# TASK
Please reproduce the entries below exactly, starting at the first line and ending with the line that holds "text_box [688, 37, 972, 176]".
======== DATA EXCERPTS ========
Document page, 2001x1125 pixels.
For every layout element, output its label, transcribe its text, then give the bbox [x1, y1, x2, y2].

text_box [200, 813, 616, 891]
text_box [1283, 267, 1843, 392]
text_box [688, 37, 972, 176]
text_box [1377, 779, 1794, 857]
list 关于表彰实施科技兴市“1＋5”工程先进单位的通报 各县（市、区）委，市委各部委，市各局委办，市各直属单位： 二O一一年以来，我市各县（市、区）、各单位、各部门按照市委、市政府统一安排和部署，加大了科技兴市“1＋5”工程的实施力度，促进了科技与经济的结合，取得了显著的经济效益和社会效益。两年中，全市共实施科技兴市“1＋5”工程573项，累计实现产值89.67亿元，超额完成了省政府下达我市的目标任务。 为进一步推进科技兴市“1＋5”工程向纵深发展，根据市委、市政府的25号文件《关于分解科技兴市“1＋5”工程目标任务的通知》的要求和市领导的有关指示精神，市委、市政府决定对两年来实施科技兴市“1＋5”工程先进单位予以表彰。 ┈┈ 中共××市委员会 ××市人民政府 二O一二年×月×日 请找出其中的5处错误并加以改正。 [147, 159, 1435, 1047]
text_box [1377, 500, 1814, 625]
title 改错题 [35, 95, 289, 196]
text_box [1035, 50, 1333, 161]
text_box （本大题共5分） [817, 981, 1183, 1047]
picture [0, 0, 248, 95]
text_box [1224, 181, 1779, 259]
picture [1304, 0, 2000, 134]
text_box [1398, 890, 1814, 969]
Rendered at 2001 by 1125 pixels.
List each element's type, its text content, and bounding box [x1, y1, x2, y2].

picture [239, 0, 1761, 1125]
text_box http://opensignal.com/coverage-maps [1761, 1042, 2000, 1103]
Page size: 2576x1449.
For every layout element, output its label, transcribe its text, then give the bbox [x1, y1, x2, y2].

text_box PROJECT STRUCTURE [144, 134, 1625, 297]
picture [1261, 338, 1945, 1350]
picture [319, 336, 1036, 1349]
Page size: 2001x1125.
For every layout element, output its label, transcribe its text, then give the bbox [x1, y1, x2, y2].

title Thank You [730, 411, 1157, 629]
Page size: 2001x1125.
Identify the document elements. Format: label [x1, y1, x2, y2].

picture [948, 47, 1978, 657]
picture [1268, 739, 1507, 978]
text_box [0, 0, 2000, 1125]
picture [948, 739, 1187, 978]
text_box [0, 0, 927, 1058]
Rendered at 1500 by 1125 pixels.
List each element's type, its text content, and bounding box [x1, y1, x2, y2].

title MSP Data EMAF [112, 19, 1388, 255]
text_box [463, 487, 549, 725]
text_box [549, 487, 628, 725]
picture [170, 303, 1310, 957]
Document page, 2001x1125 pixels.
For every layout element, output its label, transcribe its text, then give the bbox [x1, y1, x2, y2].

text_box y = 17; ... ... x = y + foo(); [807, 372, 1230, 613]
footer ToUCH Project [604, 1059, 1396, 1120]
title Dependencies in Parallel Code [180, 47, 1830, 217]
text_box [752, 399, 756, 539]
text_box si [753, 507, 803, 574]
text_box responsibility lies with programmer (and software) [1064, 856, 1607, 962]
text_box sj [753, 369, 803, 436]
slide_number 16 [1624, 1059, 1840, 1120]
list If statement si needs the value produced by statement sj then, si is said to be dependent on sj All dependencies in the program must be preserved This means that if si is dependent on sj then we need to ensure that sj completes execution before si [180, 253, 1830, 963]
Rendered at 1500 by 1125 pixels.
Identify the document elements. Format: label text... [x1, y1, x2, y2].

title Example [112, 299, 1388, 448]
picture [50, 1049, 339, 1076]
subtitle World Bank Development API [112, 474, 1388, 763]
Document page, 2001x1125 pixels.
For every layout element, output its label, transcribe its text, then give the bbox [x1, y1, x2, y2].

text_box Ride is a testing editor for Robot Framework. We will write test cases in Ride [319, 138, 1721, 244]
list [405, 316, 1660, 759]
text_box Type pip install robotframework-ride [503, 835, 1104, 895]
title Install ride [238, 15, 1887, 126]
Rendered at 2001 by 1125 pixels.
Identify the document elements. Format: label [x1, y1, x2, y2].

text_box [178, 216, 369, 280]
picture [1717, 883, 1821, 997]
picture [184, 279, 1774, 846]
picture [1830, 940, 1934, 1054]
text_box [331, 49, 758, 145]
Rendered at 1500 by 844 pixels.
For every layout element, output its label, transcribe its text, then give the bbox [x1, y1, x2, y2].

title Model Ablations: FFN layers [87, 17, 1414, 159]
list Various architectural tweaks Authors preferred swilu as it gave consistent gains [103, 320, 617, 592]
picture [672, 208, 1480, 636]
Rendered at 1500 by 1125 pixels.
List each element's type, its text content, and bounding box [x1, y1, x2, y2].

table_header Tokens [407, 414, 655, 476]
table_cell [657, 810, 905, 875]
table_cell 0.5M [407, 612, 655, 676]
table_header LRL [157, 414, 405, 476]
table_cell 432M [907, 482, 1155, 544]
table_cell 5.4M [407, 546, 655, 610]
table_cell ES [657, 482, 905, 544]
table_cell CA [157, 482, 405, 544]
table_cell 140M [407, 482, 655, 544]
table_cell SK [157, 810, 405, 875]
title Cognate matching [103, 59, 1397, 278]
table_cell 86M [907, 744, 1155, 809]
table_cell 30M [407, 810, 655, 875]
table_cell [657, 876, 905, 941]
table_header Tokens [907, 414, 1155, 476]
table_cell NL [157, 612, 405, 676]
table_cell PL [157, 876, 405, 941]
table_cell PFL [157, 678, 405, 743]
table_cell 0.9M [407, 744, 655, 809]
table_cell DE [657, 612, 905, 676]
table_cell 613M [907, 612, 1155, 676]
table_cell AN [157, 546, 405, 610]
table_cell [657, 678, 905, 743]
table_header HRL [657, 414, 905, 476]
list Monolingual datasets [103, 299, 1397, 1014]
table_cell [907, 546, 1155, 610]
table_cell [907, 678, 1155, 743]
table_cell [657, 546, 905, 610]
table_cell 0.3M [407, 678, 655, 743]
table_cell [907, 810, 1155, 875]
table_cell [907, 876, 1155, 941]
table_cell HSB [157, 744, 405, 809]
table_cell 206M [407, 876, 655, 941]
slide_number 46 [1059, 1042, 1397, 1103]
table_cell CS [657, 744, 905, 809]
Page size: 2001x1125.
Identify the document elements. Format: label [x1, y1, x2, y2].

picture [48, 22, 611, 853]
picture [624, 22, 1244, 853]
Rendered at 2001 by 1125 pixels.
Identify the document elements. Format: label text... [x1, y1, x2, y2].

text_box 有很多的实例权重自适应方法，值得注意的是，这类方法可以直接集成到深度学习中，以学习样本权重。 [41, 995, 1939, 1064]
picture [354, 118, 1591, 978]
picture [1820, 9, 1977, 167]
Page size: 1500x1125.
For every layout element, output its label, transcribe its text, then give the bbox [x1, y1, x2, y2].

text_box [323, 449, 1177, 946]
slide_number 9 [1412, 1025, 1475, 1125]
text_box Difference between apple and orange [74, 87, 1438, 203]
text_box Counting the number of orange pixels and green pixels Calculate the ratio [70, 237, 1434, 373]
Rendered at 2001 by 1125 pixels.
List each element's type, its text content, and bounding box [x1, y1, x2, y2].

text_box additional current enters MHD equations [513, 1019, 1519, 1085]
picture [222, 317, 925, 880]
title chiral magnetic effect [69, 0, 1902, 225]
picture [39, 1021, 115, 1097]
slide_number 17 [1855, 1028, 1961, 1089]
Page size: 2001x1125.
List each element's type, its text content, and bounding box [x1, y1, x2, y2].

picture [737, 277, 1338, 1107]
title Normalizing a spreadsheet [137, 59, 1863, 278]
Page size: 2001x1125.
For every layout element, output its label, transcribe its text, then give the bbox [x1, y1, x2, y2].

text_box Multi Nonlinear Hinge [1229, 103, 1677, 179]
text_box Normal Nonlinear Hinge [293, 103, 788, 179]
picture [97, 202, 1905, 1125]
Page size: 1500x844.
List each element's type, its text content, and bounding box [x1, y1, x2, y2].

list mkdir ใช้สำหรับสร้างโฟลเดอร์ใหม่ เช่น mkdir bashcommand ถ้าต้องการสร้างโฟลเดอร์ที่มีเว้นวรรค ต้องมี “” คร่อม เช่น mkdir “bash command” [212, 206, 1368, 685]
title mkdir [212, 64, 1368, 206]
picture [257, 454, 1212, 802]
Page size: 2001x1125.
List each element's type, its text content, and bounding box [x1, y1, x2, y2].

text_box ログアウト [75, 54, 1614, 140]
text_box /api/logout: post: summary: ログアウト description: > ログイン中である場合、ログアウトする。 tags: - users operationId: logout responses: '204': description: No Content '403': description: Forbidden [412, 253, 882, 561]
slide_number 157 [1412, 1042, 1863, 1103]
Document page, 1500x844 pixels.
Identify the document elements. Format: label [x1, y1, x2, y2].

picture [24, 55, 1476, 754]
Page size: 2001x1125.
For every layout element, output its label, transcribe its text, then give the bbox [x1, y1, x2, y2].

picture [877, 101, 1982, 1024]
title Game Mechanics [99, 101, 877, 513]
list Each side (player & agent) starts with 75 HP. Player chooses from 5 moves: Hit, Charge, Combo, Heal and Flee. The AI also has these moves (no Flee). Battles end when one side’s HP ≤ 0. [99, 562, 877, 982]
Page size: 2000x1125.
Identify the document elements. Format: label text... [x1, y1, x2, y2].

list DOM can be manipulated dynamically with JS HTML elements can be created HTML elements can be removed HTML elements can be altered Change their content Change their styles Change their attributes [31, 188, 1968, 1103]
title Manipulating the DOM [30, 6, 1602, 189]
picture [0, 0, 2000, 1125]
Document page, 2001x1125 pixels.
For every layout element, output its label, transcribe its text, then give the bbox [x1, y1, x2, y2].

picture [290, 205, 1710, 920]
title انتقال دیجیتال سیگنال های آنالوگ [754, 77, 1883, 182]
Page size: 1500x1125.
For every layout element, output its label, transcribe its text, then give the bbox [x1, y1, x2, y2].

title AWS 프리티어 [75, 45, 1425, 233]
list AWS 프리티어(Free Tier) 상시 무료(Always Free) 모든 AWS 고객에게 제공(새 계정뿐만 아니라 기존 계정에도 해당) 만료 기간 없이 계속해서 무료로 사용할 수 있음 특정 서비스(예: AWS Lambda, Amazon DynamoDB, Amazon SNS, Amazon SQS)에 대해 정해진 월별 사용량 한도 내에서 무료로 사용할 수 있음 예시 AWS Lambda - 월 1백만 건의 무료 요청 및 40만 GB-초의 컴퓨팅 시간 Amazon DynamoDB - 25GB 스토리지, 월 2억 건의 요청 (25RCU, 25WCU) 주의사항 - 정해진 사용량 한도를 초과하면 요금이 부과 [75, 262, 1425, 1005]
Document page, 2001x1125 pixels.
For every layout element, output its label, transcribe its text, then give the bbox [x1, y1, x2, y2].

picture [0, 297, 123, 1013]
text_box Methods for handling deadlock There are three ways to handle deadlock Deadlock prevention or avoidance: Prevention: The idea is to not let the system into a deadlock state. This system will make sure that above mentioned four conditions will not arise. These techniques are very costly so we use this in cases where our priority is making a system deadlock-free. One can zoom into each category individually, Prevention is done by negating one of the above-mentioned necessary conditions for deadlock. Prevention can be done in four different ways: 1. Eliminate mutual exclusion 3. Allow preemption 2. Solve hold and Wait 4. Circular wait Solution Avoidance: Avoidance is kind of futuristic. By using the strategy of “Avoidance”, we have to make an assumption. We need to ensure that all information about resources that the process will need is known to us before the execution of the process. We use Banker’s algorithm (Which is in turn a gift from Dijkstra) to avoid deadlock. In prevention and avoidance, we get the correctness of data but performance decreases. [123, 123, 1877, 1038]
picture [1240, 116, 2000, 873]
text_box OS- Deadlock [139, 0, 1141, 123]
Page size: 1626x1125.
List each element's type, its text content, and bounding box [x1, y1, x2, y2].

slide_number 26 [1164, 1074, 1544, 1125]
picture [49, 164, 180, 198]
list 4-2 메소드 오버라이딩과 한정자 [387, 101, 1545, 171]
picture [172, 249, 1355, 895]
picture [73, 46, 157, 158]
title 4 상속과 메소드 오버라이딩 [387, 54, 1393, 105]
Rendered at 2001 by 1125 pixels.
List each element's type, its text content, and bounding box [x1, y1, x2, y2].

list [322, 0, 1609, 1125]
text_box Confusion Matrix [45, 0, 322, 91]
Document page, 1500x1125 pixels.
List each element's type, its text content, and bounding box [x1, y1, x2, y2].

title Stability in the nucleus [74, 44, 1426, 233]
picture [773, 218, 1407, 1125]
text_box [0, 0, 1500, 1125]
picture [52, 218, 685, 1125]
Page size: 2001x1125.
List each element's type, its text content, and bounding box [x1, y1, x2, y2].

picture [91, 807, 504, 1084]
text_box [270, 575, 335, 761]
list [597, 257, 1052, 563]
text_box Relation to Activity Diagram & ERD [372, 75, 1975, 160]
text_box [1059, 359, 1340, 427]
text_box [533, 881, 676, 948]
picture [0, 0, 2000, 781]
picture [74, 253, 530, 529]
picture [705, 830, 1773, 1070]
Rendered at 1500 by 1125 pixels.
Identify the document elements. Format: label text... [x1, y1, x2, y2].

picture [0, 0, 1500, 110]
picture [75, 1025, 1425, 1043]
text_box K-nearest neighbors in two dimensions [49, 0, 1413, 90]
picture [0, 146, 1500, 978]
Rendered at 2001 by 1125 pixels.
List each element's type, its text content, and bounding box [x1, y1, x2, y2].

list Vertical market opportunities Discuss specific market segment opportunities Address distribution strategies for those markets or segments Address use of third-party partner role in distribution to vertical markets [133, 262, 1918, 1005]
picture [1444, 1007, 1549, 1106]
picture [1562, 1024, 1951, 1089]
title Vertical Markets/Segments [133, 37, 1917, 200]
========
# TASK OUTPUT
Document page, 2001x1125 pixels.
For every layout element, output its label, transcribe its text, then give the bbox [x1, y1, x2, y2].

text_box [200, 813, 616, 891]
text_box [1283, 267, 1843, 392]
text_box [688, 37, 972, 176]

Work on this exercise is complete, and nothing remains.